This newspaper is not worth saving. Forget whether you are reading this online or on a real piece of paper. The business model that has supported local news for 150 years is now dead. It’s deader than dead, so it’s time to move on.
And, if our democracy also isn’t worth saving, then we can all move on to more time on Facebook, YouTube videos and TikTok hilarities. Forget what our Founding Fathers said about the necessity of a free and independent press to preserve our free society and individual liberties. Surely, somebody can think of a good substitute.
America’s newspapers have been operating as private companies that paid their bills by selling commercial advertising. That was always a phony deal because advertisers only wanted an audience to sell to; they didn’t think about preserving democracy or the public’s right to know. It was just a lucky accident that their advertising money paid for journalists to go to school board meetings, monitor the spread of a pandemic, watch how local taxes get spent, report on the police and local elected officials and help the local community celebrate important milestones, achievements and heroes.
Well, that lucky accident is over. It has been killed by the big Internet giants and the COVID-19 shuttered economy that is also killing other local businesses. What’s worse is, these “news deserts” are being filled by torrents of misinformation and hyper-gossip on social media like Nextdoor, Facebook, Twitter, etc.
So if newspapers are going away, what will happen to the journalists who used to work there? If car dealers, grocery stores and drug companies won’t buy any more advertising, how will these professional journalists get paid? Sad to say but there aren’t enough local news readers willing to pay as much as a dollar a week to sustain these news reporters’ and editors’ jobs. (Commercial advertising subsidies convinced newspaper readers that the news is cheap when it actually is quite expensive.)
What’s the answer? If this newspaper is not worth saving, what is?
We believe the future of local news is digital.
We believe the future of local news is community-ownership as a nonprofit institution.
We believe the future of local news requires new collaborations and collective voices.
We believe the future of local news will be funded by community donations, private grants, new sources of public funding and local business sponsorships.
None of that will look like a newspaper, but it will listen like one, maintain high ethics of transparency and fairness, and, it will possess a strong leadership voice for the community.
Local news is a public good and service.
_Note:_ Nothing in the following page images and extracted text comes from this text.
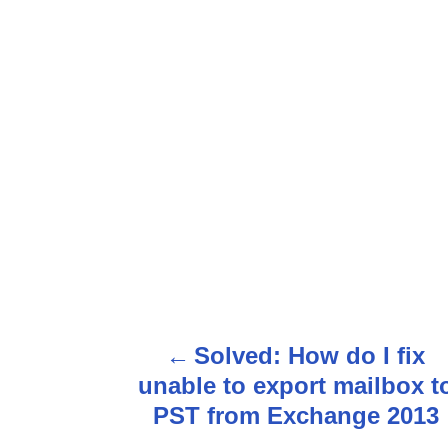
P
Solved: How do I fix
o
unable to export mailbox t
s
PST from Exchange 2013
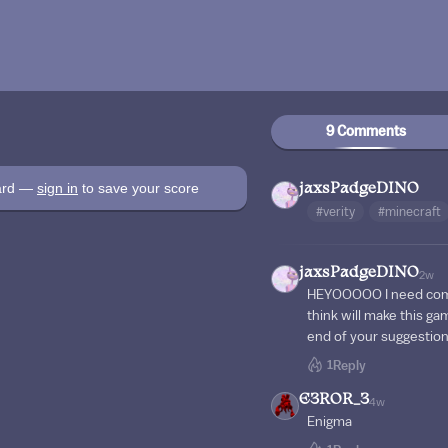
9 Comments
oard —
sign in
to save your score
jaxsPadgeDINO
#verity
#minecraft
jaxsPadgeDINO
2w
HEYOOOOO I need comm
think will make this g
end of your suggestion 
1
Reply
E3ROR_3
4w
Enigma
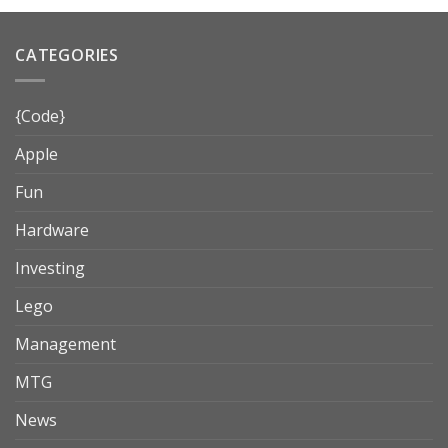
CATEGORIES
{Code}
Apple
Fun
Hardware
Investing
Lego
Management
MTG
News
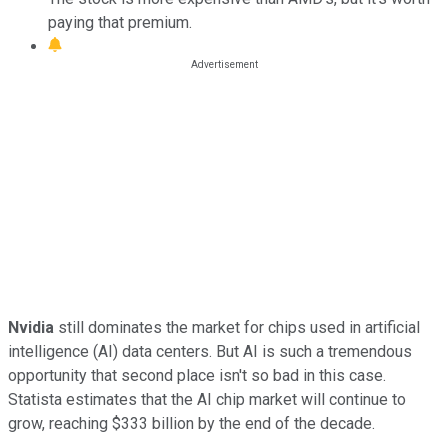
paying that premium.
Nvidia
still dominates the market for chips used in artificial
intelligence (AI) data centers. But AI is such a tremendous
opportunity that second place isn't so bad in this case.
Statista estimates that the AI chip market will continue to
grow, reaching $333 billion by the end of the decade.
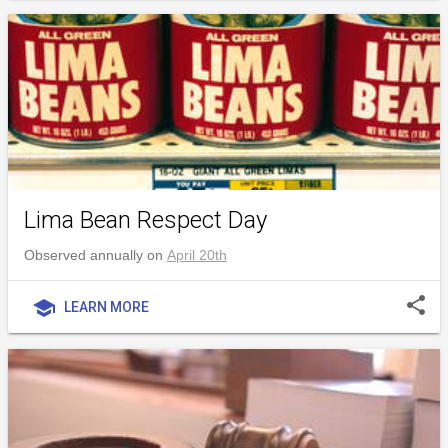
Lima Bean Respect Day
Observed annually on
April 20th
share
school
LEARN MORE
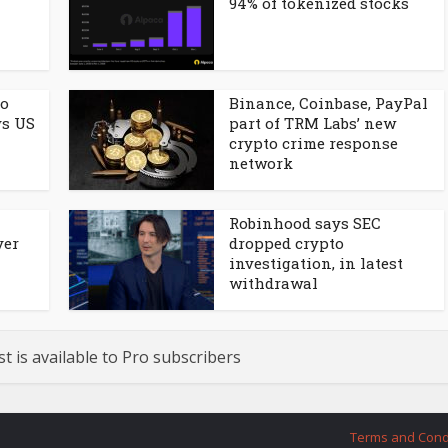
94% of tokenized stocks
to
Binance, Coinbase, PayPal
ys US
part of TRM Labs’ new
crypto crime response
network
Robinhood says SEC
ver
dropped crypto
investigation, in latest
withdrawal
st is available to Pro subscribers
Terms and Cond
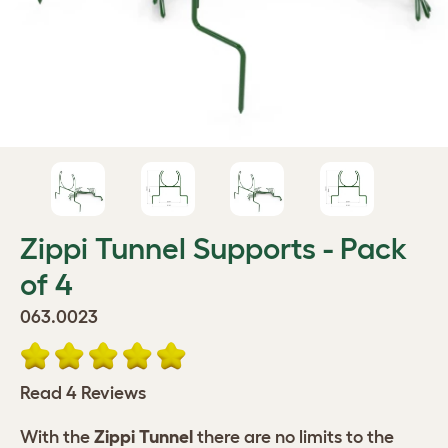
Zippi Tunnel Supports - Pack
of 4
063.0023
Read 4 Reviews
With the
Zippi Tunnel
there are no limits to the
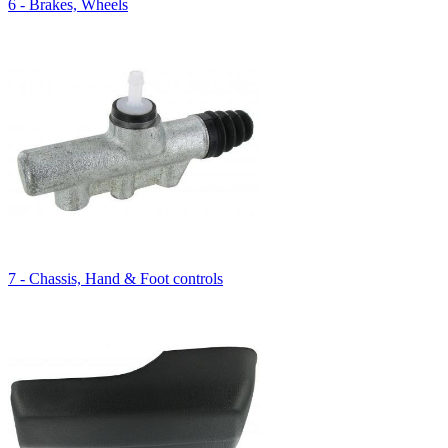
6 - Brakes, Wheels
7 - Chassis, Hand & Foot controls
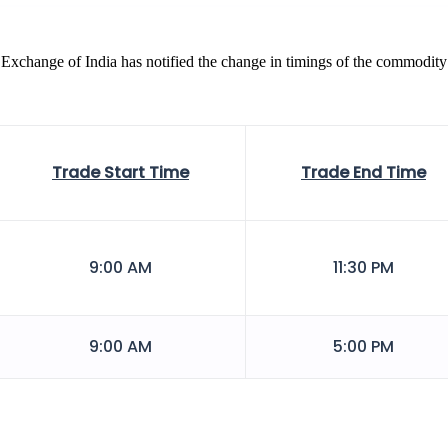
Exchange of India has notified the change in timings of the commodity
Trade Start Time
Trade End Time
9:00 AM
11:30 PM
9:00 AM
5:00 PM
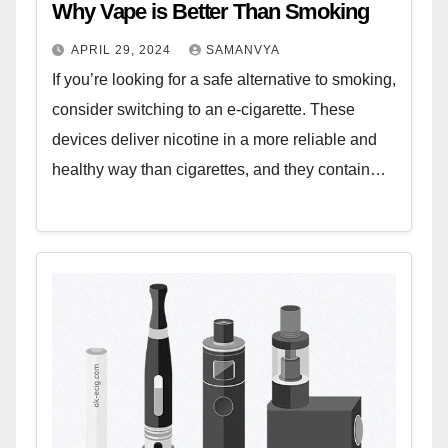
Why Vape is Better Than Smoking
APRIL 29, 2024
SAMANVYA
If you’re looking for a safe alternative to smoking,
consider switching to an e-cigarette. These
devices deliver nicotine in a more reliable and
healthy way than cigarettes, and they contain…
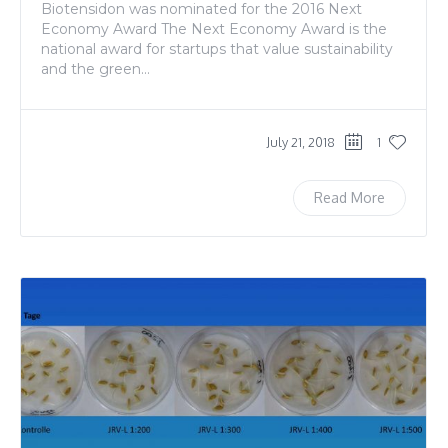
Biotensidon was nominated for the 2016 Next
Economy Award The Next Economy Award is the
national award for startups that value sustainability
and the green...
July 21, 2018
1
Read More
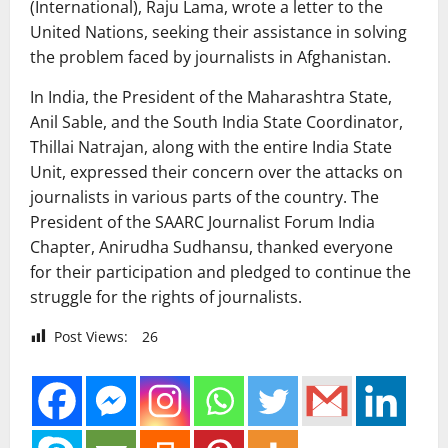
(International), Raju Lama, wrote a letter to the
United Nations, seeking their assistance in solving
the problem faced by journalists in Afghanistan.
In India, the President of the Maharashtra State,
Anil Sable, and the South India State Coordinator,
Thillai Natrajan, along with the entire India State
Unit, expressed their concern over the attacks on
journalists in various parts of the country. The
President of the SAARC Journalist Forum India
Chapter, Anirudha Sudhansu, thanked everyone
for their participation and pledged to continue the
struggle for the rights of journalists.
Post Views:
26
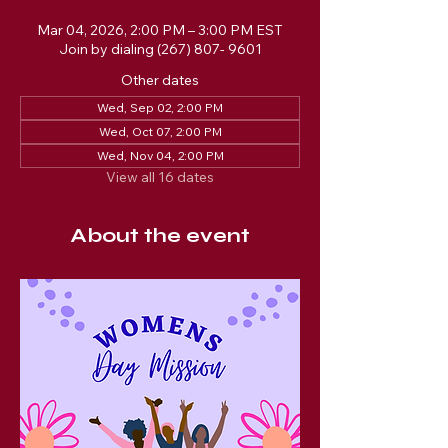
Mar 04, 2026, 2:00 PM – 3:00 PM EST
Join by dialing (267) 807- 9601
Other dates
Wed, Sep 02, 2:00 PM
Wed, Oct 07, 2:00 PM
Wed, Nov 04, 2:00 PM
View all 16 dates
About the event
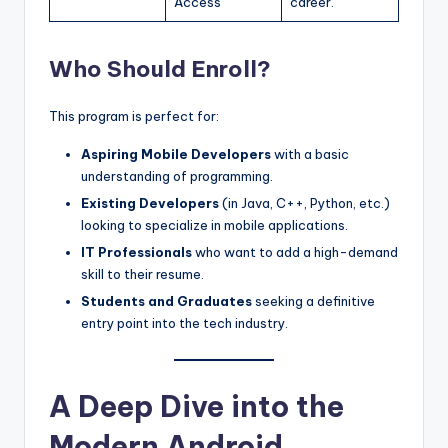
Access
career.
Who Should Enroll?
This program is perfect for:
Aspiring Mobile Developers
with a basic
understanding of programming.
Existing Developers
(in Java, C++, Python, etc.)
looking to specialize in mobile applications.
IT Professionals
who want to add a high-demand
skill to their resume.
Students and Graduates
seeking a definitive
entry point into the tech industry.
A Deep Dive into the
Modern Android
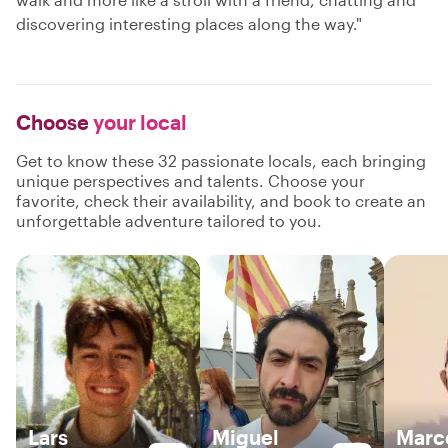
discovering interesting places along the way."
Choose
your local
Get to know these 32 passionate locals, each bringing
unique perspectives and talents. Choose your
favorite, check their availability, and book to create an
unforgettable adventure tailored to you.
Lars
Miguel
Marc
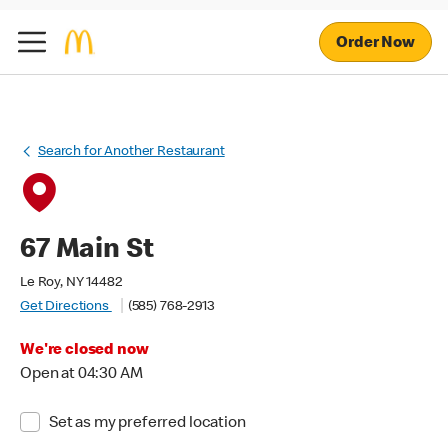
Order Now
Search for Another Restaurant
67 Main St
Le Roy, NY 14482
Get Directions
(585) 768-2913
We're closed now
Open at 04:30 AM
Set as my preferred location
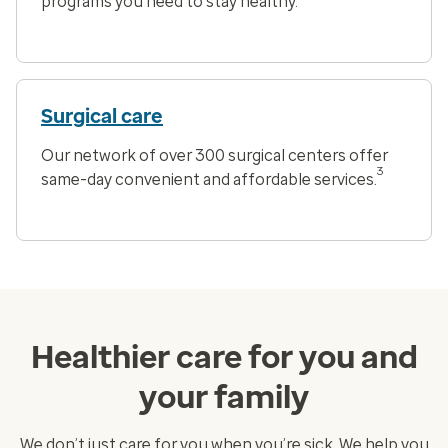
programs you need to stay healthy.
Surgical care
Our network of over 300 surgical centers offer
3
same-day convenient and affordable services.
Healthier care for you and
your family
We don’t just care for you when you’re sick. We help you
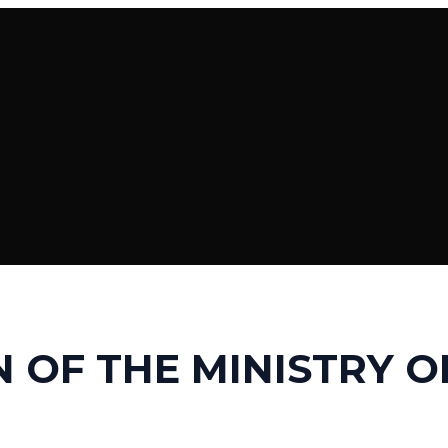
 OF THE MINISTRY O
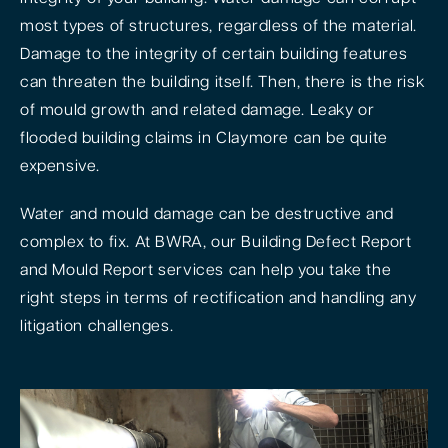
most types of structures, regardless of the material.
Damage to the integrity of certain building features
can threaten the building itself. Then, there is the risk
of mould growth and related damage. Leaky or
flooded building claims in Claymore can be quite
expensive.
Water and mould damage can be destructive and
complex to fix. At BWRA, our Building Defect Report
and Mould Report services can help you take the
right steps in terms of rectification and handling any
litigation challenges.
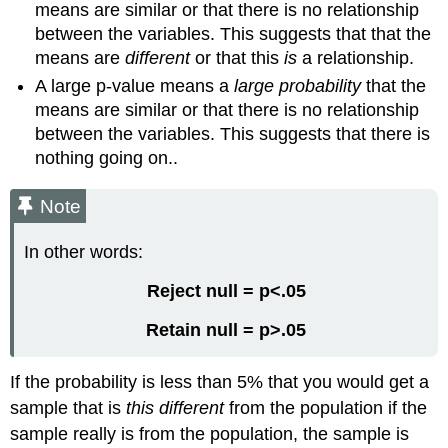
means are similar or that there is no relationship
between the variables. This suggests that that the
means are
different
or that this
is
a relationship.
A large p-value means a
large probability
that the
means are similar or that there is no relationship
between the variables. This suggests that there is
nothing going on..
Note
In other words:
Reject null = p<.05
Retain null = p>.05
If the probability is less than 5% that you would get a
sample that is
this different
from the population if the
sample really is from the population, the sample is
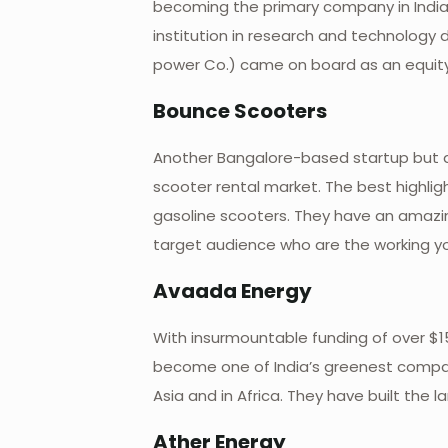
becoming the primary company in India t
institution in research and technology 
power Co.) came on board as an equity 
Bounce Scooters
Another Bangalore-based startup but a 
scooter rental market. The best highligh
gasoline scooters. They have an amazin
target audience who are the working yo
Avaada Energy
With insurmountable funding of over $155
become one of India’s greenest compan
Asia and in Africa. They have built the 
Ather Energy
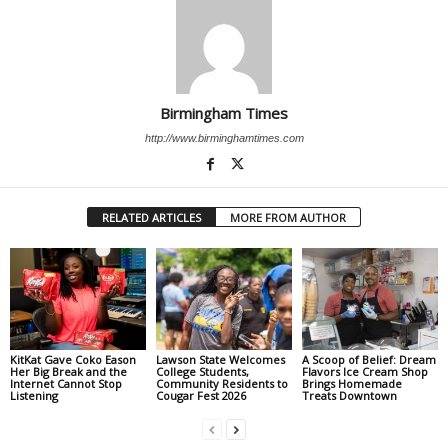
Birmingham Times
http://www.birminghamtimes.com
RELATED ARTICLES
MORE FROM AUTHOR
KitKat Gave Coko Eason
Lawson State Welcomes
A Scoop of Belief: Dream
Her Big Break and the
College Students,
Flavors Ice Cream Shop
Internet Cannot Stop
Community Residents to
Brings Homemade
Listening
Cougar Fest 2026
Treats Downtown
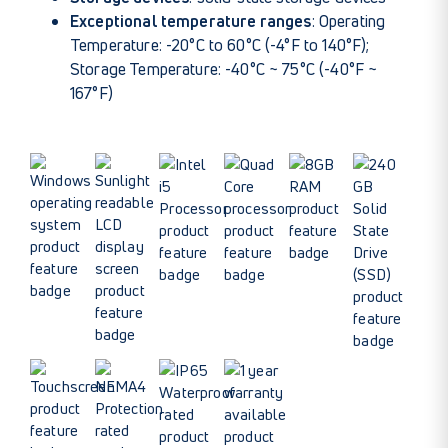
Exceptional temperature ranges
: Operating
Temperature: -20°C to 60°C (-4°F to 140°F);
Storage Temperature: -40°C ~ 75°C (-40°F ~
167°F)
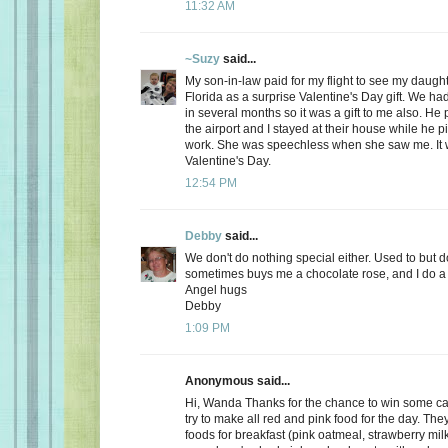
11:32 AM
~Suzy
said...
My son-in-law paid for my flight to see my daugh
Florida as a surprise Valentine's Day gift. We ha
in several months so it was a gift to me also. He
the airport and I stayed at their house while he 
work. She was speechless when she saw me. It 
Valentine's Day.
12:54 PM
Debby
said...
We don't do nothing special either. Used to but 
sometimes buys me a chocolate rose, and I do a 
Angel hugs
Debby
1:09 PM
Anonymous said...
Hi, Wanda Thanks for the chance to win some can
try to make all red and pink food for the day. Th
foods for breakfast (pink oatmeal, strawberry milk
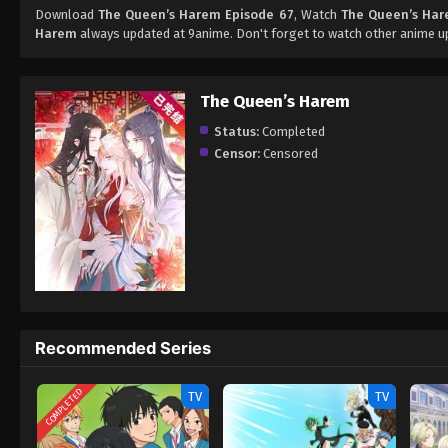
Download
The Queen’s Harem Episode 67
, Watch
The Queen’s Har
Harem
always updated at 9anime. Don't forget to watch other anime u
The Queen’s Harem
Status:
Completed
Censor:
Censored
Recommended Series
COMPLETED
TV
TV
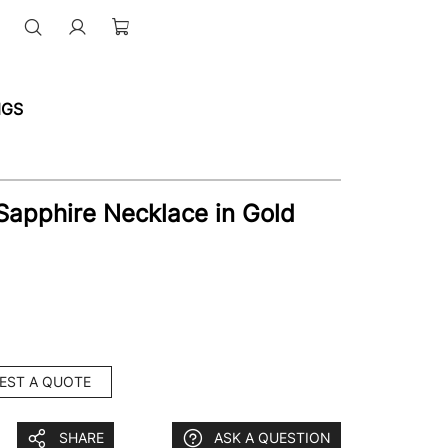
NGS
Sapphire Necklace in Gold
EST A QUOTE
SHARE
ASK A QUESTION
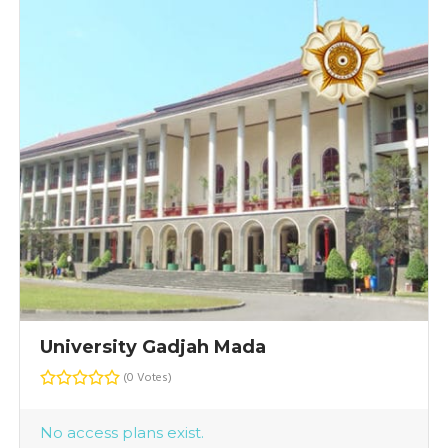
University Gadjah Mada
(0 Votes)
No access plans exist.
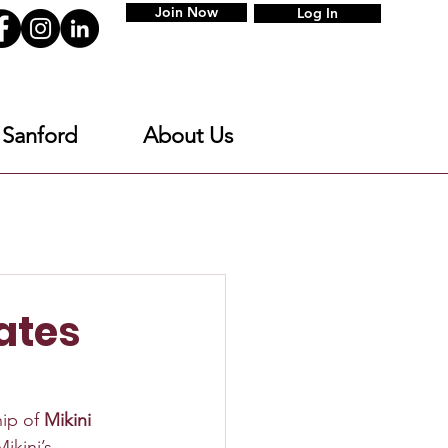
Join Now
Log In
 Sanford
About Us
ates
ip of 
Mikini 
ikini’s 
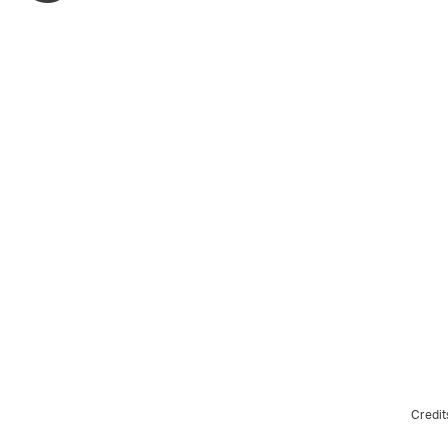
Credit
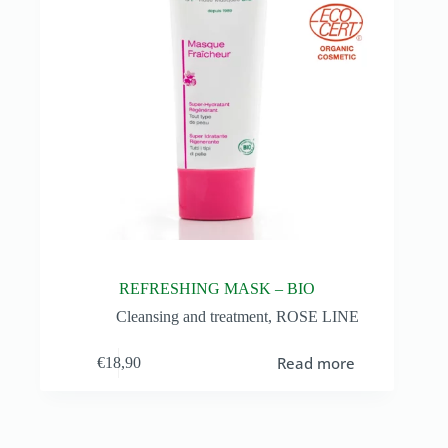
REFRESHING MASK – BIO
Cleansing and treatment
,
ROSE LINE
Read more
€
18,90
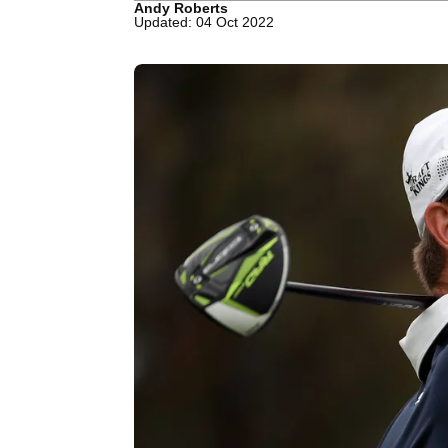
Andy Roberts
Updated: 04 Oct 2022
Investments in local news and local journalists are investments in the local community. A well-funded team of journalists is the best partner for other local community institutions and nonprofits which need to share information and decision-making in a trusted environment. Since Adam and Eve, we’ve always needed storytellers.
By example, the fact-based COVID-19 pandemic news collected in these current times by local journalists is an essential public health service. All the many voices, protests, demands and differing opinions at our Black Lives Matter, police brutality and social justice rallies are all just noise until someone collects them in an unbiased story form, carefully separating fact from opinion. Journalists are trained and experienced to do this unique role. The best local journalists are committed observers with a single quest for the truth wherever it lays.
These are times when comprehensive news and trusted news sources are needed most. We are sharing more news with more readers than ever before on our website, e-newsletters, social media and remaining print editions. We also are working overtime to invent a replacement for newspapers so we can continue to pay our journalists. We are encouraged by the many donations we continue to receive but we need many more.